- Problems to solve -
1/ How would you translate this sentence from the penicillin allergy article into Spanish: "A single oral penicillin dose is a safe and effective alternative to skin testing when challenging patients with a low-risk history of penicillin allergy, a study finds."
2/ Answer these questions from the penicillin allergy article:
(a) In which journal did the researchers write?
(b) How many adults took part in the PALACE trial?
(c) What PEN-FAST score marked participants as low risk?
3/ Which figures in the penicillin allergy article are written in digits rather than words? List every one.

- Selected excerpt -
== Segment start ==

Assessing penicillin allergy: single oral penicillin dose effective
By Rebecca Jenkins
A single oral penicillin dose is a safe and effective alternative to skin testing when challenging patients with a low-risk history of penicillin allergy, a study finds.
Fewer than 5% of patients labelled with a penicillin allergy are truly allergic, researchers wrote in JAMA Internal Medicine, but currently two-stage skin testing followed by oral challenge is needed to remove the penicillin allergy label in adults.
In the Penicillin Allergy Clinical Decision Rule (PALACE) trial, 382 adults from six specialised centres, including three in Australia, were randomised to direct oral penicillin challenge or standard care of two-step skin testing followed by oral challenge.
All participants were deemed at low risk for a reaction to penicillin following assessment with the validated PEN-FAST tool (PEN-FAST score less than 3).

== Segment end ==

- Exercise data -
== Segment start ==

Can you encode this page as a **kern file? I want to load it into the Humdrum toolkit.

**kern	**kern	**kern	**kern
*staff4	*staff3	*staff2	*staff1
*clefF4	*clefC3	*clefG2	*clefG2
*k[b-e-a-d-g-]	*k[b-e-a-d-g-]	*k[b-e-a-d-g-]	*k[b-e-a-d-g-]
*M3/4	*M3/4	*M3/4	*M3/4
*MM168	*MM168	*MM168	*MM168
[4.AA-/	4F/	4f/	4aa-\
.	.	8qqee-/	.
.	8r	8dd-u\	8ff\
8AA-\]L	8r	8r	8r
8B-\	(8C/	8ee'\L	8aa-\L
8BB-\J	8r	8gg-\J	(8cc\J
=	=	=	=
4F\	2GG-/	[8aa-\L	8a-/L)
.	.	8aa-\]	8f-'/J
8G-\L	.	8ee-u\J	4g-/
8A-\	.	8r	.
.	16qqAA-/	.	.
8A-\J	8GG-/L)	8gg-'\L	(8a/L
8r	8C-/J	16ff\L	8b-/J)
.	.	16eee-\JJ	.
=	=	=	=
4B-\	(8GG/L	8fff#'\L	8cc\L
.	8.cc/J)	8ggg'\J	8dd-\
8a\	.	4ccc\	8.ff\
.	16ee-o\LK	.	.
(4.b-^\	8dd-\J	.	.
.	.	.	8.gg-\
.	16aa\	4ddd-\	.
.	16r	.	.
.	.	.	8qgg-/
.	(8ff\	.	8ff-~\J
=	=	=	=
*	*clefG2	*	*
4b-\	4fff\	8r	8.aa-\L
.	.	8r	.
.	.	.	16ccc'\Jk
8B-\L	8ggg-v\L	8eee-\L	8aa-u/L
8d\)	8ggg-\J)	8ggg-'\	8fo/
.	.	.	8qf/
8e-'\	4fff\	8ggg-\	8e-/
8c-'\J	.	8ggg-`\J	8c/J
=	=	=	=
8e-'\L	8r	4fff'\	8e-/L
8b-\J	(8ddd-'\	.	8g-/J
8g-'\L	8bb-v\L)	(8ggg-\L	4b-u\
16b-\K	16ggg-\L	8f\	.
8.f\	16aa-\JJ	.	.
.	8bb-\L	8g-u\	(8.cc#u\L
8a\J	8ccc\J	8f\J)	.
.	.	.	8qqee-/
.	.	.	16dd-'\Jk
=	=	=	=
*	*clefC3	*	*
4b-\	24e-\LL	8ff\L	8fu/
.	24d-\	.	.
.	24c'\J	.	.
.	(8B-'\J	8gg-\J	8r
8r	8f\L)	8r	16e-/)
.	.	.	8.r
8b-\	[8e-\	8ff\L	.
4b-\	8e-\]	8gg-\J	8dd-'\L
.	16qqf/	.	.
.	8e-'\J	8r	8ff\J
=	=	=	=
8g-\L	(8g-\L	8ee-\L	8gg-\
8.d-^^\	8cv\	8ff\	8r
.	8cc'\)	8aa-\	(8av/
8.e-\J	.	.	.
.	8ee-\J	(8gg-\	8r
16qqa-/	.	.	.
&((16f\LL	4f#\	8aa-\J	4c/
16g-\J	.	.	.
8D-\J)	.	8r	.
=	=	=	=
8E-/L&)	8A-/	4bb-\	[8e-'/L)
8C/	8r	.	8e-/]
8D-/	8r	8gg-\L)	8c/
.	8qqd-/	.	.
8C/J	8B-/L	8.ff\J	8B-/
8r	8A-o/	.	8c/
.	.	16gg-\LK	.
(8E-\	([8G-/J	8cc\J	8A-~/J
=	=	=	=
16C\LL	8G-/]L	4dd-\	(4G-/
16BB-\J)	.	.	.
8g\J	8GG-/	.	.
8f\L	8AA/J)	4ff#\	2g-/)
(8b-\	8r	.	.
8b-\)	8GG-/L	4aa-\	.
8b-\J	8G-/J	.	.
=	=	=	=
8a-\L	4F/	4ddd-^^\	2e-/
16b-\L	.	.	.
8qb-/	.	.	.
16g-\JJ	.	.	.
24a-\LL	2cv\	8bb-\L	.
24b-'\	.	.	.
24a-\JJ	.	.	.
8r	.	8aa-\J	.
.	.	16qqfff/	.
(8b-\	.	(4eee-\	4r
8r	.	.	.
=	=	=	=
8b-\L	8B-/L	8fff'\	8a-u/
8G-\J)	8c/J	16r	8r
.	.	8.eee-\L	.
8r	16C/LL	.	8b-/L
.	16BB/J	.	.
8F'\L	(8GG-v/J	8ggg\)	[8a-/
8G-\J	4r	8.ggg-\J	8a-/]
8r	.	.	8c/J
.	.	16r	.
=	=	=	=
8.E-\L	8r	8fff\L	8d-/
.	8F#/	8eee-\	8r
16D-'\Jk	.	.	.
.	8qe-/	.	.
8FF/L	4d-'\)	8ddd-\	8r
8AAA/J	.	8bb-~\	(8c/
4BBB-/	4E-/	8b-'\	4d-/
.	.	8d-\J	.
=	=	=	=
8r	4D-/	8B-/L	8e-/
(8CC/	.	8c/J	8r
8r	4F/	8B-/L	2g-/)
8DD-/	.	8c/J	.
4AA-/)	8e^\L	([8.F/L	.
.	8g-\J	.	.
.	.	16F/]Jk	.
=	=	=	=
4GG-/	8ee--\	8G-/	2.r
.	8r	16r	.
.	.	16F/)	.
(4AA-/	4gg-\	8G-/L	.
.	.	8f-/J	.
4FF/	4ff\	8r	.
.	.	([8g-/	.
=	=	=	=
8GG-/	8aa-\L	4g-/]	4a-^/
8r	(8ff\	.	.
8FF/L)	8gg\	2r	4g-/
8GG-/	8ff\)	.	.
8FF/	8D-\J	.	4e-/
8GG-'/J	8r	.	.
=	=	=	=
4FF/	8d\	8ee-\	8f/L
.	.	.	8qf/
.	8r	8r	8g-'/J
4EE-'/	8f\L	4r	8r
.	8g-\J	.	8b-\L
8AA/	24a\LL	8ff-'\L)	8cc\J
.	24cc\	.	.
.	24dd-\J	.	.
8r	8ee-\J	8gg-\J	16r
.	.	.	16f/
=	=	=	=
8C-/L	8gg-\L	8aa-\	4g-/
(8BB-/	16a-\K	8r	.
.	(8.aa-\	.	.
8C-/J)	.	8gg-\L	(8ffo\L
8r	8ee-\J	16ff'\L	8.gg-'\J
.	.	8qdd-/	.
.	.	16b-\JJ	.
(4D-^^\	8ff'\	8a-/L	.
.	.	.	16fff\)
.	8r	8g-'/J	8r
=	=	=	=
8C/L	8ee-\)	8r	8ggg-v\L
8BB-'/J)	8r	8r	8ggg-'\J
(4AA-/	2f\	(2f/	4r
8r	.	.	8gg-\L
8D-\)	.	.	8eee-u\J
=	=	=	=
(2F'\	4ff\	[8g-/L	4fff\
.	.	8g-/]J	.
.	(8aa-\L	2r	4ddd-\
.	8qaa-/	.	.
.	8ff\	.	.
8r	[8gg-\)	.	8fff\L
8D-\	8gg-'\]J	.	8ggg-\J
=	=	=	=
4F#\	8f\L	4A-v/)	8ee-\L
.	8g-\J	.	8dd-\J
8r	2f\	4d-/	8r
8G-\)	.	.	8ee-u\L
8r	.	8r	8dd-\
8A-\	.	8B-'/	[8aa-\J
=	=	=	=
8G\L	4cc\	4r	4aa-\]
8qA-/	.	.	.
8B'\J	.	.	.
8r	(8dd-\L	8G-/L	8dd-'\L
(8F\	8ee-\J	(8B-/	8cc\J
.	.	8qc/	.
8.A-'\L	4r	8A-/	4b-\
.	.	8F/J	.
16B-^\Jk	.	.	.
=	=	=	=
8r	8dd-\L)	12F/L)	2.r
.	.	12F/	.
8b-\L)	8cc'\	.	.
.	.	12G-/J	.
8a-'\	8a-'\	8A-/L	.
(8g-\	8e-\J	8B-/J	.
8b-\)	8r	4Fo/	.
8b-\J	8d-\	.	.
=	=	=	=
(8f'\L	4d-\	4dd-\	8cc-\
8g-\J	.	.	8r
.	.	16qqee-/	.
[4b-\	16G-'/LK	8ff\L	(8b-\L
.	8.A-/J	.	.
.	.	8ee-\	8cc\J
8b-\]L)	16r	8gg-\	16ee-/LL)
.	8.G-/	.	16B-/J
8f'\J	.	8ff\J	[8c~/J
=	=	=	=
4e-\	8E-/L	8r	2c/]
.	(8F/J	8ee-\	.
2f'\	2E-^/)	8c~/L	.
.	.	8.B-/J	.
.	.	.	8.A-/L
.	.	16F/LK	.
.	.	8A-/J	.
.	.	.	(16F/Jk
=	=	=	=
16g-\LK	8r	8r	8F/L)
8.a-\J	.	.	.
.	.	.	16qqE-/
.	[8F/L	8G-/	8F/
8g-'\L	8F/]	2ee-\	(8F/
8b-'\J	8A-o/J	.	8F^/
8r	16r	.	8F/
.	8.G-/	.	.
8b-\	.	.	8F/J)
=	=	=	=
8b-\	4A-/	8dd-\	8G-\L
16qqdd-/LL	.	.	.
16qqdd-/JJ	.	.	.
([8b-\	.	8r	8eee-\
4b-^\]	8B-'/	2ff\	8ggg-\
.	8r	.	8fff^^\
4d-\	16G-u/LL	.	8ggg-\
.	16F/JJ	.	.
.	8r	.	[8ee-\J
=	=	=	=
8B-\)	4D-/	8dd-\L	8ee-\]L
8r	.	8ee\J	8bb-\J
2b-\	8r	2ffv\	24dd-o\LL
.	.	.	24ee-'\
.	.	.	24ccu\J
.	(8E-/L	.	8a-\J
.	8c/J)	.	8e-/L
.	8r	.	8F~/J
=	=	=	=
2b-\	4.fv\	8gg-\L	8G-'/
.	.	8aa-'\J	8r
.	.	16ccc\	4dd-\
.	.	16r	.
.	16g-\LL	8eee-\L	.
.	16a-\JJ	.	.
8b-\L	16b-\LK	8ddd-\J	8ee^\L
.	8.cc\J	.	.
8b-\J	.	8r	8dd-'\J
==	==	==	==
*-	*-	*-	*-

== Segment end ==

- Results of the exercise -
1/ Una sola dosis oral de penicilina es una alternativa segura y eficaz a las pruebas cutáneas para realizar la prueba de provocación en pacientes con antecedentes de alergia a la penicilina de bajo riesgo, según un estudio.

2/
(a) JAMA Internal Medicine
(b) 382
(c) Less than 3

3/
- 5%
- 382
- 3